Records for this exercise:
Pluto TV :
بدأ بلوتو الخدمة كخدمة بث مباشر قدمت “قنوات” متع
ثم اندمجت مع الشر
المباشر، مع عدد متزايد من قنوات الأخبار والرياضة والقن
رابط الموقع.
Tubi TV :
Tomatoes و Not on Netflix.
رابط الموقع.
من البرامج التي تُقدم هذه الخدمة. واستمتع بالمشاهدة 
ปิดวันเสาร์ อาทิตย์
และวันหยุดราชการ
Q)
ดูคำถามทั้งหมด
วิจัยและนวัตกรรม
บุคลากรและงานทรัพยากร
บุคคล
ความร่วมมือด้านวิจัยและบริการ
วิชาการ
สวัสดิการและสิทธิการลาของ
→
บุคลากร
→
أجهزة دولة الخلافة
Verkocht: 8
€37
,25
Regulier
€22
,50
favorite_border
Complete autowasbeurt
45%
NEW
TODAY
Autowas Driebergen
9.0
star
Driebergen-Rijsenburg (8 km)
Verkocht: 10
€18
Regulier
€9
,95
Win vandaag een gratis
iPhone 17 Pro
==
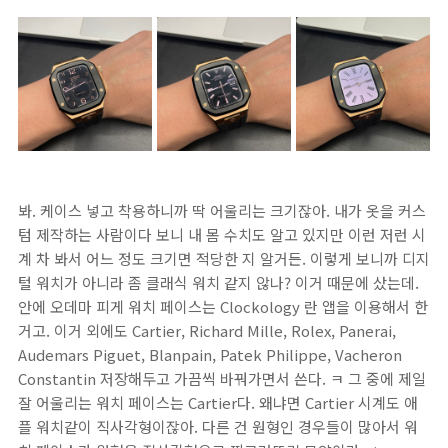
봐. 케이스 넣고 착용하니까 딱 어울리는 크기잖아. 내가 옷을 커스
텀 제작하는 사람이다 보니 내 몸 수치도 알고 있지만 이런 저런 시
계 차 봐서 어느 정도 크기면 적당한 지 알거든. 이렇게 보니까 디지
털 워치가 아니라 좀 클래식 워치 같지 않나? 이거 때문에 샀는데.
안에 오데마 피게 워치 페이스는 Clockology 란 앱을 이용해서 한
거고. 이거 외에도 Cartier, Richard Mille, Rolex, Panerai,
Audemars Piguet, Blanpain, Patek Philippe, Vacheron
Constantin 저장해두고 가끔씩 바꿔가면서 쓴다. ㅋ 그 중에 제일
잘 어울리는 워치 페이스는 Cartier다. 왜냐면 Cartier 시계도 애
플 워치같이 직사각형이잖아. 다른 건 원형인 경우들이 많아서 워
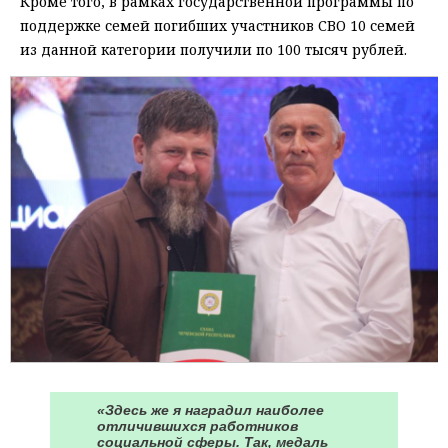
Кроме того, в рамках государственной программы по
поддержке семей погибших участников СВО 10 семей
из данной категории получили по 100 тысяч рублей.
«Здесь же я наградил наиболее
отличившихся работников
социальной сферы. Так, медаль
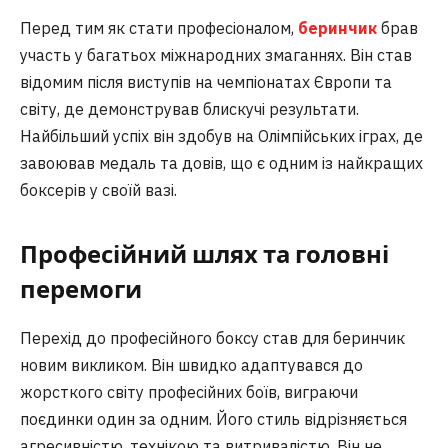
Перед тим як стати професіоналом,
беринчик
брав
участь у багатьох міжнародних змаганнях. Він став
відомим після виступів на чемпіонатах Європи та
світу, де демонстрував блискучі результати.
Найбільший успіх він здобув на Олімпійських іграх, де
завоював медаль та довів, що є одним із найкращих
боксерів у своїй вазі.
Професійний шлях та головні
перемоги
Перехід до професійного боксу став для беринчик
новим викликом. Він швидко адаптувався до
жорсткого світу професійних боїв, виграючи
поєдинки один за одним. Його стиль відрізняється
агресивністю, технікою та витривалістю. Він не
==
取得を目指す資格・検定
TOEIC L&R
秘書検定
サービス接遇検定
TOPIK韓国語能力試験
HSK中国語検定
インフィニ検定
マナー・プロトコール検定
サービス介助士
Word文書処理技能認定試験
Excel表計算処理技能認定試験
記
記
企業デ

Task goal: Extract, unchanged, the lines of the records between the line containing "Кроме того, в" and the line containing "социальной сферы. Так, медаль", both of those lines included.

Answer for this exercise:
Кроме того, в рамках государственной программы по
поддержке семей погибших участников СВО 10 семей
из данной категории получили по 100 тысяч рублей.
«Здесь же я наградил наиболее
отличившихся работников
социальной сферы. Так, медаль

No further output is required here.